| What is expected |
Reproduce the records below exactly, but only between the lines holding "True_True: 42 -> 13" and "TAYANG, FEBRUARI: 11 -> 7", inclusive.

| Record set |
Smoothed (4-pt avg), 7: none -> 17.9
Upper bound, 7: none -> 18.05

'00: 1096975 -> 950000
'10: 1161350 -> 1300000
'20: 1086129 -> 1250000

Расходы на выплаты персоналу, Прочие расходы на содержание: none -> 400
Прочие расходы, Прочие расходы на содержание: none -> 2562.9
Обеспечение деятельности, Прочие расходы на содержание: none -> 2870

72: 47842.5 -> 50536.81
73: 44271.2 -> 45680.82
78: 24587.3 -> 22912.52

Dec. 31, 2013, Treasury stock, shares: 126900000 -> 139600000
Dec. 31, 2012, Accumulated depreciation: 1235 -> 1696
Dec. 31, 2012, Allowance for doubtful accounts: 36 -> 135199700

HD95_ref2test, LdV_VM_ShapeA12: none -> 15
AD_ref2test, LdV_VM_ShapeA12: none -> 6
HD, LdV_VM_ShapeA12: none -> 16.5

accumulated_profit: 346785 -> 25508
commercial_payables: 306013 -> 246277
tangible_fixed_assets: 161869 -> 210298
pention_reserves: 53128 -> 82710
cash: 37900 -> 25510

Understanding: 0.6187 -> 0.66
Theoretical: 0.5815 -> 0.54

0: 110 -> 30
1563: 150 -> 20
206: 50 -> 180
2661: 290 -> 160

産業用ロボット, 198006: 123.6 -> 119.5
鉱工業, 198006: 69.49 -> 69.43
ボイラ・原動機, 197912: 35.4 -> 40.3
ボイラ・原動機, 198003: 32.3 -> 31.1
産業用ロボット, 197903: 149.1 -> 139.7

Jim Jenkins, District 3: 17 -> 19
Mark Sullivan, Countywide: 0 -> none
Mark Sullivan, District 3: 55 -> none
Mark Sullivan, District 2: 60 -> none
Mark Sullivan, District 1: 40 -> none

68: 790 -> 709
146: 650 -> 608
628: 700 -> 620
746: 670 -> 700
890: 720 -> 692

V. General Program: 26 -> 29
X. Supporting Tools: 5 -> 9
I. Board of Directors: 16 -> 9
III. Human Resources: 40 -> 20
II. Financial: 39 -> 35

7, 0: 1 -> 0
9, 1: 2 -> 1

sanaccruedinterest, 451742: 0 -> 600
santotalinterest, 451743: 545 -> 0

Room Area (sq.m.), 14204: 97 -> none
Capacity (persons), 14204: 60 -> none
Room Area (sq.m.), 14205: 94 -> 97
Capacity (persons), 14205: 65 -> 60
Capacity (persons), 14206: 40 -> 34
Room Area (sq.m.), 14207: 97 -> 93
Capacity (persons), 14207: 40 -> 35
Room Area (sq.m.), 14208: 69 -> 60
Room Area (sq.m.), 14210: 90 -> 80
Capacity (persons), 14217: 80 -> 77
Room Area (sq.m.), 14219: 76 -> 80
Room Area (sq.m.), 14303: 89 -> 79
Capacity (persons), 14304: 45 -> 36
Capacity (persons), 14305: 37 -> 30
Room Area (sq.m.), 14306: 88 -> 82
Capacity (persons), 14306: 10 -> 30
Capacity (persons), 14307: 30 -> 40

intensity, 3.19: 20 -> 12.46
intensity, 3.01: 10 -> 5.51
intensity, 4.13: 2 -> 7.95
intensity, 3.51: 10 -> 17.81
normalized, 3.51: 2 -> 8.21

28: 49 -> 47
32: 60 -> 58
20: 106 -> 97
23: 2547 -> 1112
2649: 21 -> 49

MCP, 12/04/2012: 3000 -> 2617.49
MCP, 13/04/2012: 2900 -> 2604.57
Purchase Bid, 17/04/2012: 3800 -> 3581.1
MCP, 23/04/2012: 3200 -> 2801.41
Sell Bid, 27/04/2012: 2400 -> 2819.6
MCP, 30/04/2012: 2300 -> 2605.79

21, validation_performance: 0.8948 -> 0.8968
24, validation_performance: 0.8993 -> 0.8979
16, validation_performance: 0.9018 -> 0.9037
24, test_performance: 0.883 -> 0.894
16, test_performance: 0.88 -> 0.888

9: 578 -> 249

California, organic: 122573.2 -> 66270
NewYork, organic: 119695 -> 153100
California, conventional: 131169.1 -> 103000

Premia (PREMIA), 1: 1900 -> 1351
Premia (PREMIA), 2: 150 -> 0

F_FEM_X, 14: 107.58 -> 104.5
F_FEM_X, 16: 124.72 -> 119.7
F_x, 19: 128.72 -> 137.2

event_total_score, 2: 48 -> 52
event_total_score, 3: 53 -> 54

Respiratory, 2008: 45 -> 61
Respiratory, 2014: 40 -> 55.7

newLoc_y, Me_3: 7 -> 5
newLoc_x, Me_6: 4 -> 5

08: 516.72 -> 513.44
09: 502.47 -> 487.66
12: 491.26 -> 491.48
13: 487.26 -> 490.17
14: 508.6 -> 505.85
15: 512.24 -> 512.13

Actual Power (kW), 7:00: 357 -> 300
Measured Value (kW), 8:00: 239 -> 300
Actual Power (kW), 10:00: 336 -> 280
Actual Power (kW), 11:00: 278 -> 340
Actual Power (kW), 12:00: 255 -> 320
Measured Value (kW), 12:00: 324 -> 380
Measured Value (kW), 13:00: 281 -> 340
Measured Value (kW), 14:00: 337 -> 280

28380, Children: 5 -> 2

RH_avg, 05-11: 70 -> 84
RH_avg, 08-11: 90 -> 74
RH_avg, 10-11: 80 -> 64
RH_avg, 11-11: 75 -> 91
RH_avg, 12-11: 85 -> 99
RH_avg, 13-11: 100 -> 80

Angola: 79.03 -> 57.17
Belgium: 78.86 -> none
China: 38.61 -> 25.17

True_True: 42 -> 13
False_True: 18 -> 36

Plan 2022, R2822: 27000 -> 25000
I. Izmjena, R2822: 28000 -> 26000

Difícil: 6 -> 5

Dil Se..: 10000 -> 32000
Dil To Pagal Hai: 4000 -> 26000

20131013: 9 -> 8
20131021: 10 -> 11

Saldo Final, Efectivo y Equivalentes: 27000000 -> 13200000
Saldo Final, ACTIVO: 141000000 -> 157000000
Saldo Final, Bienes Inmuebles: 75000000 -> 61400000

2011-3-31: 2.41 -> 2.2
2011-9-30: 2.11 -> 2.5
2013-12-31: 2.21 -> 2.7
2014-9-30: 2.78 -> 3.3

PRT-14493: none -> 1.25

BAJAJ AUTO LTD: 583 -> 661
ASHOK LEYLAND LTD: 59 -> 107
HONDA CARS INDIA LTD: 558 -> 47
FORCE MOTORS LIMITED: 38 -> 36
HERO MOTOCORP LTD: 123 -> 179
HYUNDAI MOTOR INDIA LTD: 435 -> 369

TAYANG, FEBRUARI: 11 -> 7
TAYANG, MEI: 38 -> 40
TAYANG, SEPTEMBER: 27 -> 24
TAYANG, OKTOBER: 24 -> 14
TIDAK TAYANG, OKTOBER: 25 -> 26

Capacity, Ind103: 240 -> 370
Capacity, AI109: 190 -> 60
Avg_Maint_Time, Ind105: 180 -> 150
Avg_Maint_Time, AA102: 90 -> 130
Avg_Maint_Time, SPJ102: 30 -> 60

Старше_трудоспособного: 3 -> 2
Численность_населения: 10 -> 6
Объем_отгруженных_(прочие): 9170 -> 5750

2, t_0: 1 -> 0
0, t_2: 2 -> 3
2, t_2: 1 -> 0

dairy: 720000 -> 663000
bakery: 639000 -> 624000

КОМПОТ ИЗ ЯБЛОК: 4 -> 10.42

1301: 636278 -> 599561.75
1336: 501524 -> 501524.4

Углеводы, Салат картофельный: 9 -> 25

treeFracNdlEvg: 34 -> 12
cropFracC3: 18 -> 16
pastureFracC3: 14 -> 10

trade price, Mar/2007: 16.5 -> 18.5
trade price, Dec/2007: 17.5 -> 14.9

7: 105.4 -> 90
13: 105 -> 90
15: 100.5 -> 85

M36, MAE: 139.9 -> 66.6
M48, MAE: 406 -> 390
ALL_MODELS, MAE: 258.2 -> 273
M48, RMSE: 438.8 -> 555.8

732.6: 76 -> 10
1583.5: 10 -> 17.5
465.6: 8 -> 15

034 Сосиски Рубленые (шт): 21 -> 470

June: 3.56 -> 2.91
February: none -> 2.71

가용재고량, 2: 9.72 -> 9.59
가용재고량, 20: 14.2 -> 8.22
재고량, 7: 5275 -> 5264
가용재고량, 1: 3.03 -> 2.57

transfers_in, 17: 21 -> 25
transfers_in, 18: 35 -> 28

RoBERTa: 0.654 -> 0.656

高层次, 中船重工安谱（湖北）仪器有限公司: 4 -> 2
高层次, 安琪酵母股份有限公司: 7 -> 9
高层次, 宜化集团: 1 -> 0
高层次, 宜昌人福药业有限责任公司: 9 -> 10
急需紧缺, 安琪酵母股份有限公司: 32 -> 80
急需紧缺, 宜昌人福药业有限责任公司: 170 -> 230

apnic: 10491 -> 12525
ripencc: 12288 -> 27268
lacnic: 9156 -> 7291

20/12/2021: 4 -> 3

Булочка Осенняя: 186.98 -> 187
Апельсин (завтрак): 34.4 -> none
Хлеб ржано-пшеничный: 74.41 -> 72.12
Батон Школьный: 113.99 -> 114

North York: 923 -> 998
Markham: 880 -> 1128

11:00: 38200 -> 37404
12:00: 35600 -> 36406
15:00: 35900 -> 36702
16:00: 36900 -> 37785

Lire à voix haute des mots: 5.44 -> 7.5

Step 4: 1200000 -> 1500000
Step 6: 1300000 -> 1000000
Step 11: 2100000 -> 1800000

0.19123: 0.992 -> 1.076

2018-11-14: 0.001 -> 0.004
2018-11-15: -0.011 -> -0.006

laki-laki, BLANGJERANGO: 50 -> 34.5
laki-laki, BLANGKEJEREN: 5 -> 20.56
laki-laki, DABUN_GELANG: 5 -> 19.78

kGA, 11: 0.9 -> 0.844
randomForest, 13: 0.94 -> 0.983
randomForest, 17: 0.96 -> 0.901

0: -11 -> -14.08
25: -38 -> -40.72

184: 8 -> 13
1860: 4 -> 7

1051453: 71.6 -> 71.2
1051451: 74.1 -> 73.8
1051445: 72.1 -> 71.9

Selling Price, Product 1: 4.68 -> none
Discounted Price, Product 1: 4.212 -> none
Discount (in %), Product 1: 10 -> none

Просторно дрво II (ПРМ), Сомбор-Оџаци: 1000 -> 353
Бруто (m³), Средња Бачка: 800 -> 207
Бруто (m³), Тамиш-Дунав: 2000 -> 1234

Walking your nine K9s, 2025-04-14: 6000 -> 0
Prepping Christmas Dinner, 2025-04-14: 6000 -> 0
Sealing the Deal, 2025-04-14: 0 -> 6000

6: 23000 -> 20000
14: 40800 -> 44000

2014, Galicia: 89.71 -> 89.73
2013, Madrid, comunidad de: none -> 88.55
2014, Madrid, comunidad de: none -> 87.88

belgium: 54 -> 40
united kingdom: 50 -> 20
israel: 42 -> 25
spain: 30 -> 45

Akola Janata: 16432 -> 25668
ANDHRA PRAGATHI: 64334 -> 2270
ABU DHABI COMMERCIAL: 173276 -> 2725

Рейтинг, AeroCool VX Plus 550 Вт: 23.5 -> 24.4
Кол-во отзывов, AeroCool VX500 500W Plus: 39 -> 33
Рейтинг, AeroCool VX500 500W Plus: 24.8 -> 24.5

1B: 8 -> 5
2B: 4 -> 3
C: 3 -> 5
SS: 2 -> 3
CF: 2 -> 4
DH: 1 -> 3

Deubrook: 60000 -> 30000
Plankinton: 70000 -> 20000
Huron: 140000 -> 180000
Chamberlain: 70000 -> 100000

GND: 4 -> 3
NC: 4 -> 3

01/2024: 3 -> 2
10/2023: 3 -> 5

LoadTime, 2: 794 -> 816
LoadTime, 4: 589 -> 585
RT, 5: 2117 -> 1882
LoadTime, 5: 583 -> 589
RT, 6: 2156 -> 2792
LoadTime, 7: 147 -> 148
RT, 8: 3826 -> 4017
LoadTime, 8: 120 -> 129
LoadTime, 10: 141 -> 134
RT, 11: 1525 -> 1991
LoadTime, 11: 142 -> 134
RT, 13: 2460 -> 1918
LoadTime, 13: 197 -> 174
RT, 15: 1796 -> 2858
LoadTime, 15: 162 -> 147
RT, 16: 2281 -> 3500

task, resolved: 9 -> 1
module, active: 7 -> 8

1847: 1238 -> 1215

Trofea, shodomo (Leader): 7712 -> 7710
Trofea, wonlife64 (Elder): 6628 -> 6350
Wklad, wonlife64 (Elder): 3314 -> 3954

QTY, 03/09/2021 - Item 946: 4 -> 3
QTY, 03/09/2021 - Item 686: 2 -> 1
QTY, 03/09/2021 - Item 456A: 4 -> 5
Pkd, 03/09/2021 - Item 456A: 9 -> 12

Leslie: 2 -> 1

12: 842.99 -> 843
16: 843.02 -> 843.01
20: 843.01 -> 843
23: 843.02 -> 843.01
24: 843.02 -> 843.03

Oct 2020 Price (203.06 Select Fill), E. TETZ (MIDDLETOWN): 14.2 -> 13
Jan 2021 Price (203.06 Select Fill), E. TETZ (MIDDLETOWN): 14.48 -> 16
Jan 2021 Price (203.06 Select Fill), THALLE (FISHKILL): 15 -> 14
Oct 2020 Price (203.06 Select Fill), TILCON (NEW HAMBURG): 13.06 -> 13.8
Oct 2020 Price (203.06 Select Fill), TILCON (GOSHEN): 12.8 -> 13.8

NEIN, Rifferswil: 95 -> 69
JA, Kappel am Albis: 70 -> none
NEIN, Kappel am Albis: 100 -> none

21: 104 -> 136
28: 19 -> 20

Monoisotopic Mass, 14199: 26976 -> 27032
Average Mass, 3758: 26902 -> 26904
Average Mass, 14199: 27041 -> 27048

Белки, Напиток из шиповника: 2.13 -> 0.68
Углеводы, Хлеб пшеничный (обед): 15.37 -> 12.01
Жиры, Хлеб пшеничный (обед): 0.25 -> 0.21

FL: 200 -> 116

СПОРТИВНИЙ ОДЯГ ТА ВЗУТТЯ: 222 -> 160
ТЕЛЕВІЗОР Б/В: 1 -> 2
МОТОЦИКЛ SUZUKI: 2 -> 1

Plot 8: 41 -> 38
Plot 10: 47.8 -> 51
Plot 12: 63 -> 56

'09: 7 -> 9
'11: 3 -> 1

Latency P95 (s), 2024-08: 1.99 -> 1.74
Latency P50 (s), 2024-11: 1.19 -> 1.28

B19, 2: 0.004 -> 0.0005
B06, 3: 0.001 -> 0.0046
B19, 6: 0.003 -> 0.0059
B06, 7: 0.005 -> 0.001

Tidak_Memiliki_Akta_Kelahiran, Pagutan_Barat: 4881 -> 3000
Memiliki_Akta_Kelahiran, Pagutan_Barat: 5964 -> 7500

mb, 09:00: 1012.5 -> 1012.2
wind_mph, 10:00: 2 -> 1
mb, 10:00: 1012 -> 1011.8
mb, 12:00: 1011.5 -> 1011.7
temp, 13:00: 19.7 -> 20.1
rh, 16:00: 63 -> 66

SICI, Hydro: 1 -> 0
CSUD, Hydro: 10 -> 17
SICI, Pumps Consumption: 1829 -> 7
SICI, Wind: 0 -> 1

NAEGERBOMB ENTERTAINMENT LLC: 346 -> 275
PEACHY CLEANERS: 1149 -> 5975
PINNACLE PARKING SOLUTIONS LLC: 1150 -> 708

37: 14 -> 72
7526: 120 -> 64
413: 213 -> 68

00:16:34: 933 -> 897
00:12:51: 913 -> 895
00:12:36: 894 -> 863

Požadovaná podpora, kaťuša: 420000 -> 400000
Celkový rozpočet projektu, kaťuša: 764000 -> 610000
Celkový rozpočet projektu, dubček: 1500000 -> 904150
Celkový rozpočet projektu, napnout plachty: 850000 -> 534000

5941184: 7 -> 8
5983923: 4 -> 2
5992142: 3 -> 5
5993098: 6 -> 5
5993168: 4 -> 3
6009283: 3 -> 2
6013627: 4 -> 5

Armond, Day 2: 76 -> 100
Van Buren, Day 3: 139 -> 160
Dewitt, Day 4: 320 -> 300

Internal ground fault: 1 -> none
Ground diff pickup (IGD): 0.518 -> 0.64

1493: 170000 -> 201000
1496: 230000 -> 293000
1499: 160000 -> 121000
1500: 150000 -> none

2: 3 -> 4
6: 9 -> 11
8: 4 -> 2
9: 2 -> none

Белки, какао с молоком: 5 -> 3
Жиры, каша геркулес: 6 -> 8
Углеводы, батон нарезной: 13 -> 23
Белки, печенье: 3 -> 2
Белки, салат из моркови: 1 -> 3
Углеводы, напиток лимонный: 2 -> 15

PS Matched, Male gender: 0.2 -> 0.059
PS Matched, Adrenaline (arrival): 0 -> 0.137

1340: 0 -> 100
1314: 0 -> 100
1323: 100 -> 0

| Worked solution |
True_True: 42 -> 13
False_True: 18 -> 36

Plan 2022, R2822: 27000 -> 25000
I. Izmjena, R2822: 28000 -> 26000

Difícil: 6 -> 5

Dil Se..: 10000 -> 32000
Dil To Pagal Hai: 4000 -> 26000

20131013: 9 -> 8
20131021: 10 -> 11

Saldo Final, Efectivo y Equivalentes: 27000000 -> 13200000
Saldo Final, ACTIVO: 141000000 -> 157000000
Saldo Final, Bienes Inmuebles: 75000000 -> 61400000

2011-3-31: 2.41 -> 2.2
2011-9-30: 2.11 -> 2.5
2013-12-31: 2.21 -> 2.7
2014-9-30: 2.78 -> 3.3

PRT-14493: none -> 1.25

BAJAJ AUTO LTD: 583 -> 661
ASHOK LEYLAND LTD: 59 -> 107
HONDA CARS INDIA LTD: 558 -> 47
FORCE MOTORS LIMITED: 38 -> 36
HERO MOTOCORP LTD: 123 -> 179
HYUNDAI MOTOR INDIA LTD: 435 -> 369

TAYANG, FEBRUARI: 11 -> 7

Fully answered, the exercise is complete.